Please give the listing again in full, leaving out its images.

********************

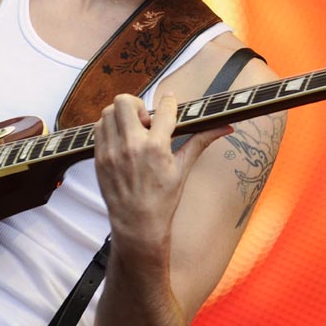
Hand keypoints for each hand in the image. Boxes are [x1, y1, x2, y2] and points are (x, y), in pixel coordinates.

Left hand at [92, 93, 229, 253]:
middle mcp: (131, 146)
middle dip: (137, 105)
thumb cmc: (163, 199)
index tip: (169, 102)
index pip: (163, 109)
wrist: (137, 224)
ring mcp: (112, 151)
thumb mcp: (183, 169)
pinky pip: (99, 129)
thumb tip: (226, 127)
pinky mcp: (99, 158)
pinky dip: (110, 128)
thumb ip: (201, 141)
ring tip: (132, 131)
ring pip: (108, 112)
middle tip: (145, 121)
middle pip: (125, 102)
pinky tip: (121, 140)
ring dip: (121, 116)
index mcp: (156, 148)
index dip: (169, 102)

********************

* **WRITTEN ANSWER**
Hand keypoints for each hand in the image. Boxes are [x1, y1, x2, y2] and points are (x, y), in pixel coordinates.

Left hand at [92, 93, 229, 253]:
middle mcp: (131, 146)
middle dip: (137, 105)
thumb cmc: (163, 199)
index tip: (169, 102)
index pip: (163, 109)
wrist: (137, 224)
ring mcp: (112, 151)
thumb mcp: (183, 169)
pinky pip: (99, 129)
thumb tip: (226, 127)
pinky mcp: (99, 158)
pinky dip: (110, 128)
thumb ip: (201, 141)
ring tip: (132, 131)
ring pip: (108, 112)
middle tip: (145, 121)
middle pip: (125, 102)
pinky tip: (121, 140)
ring dip: (121, 116)
index mcp: (156, 148)
index dip: (169, 102)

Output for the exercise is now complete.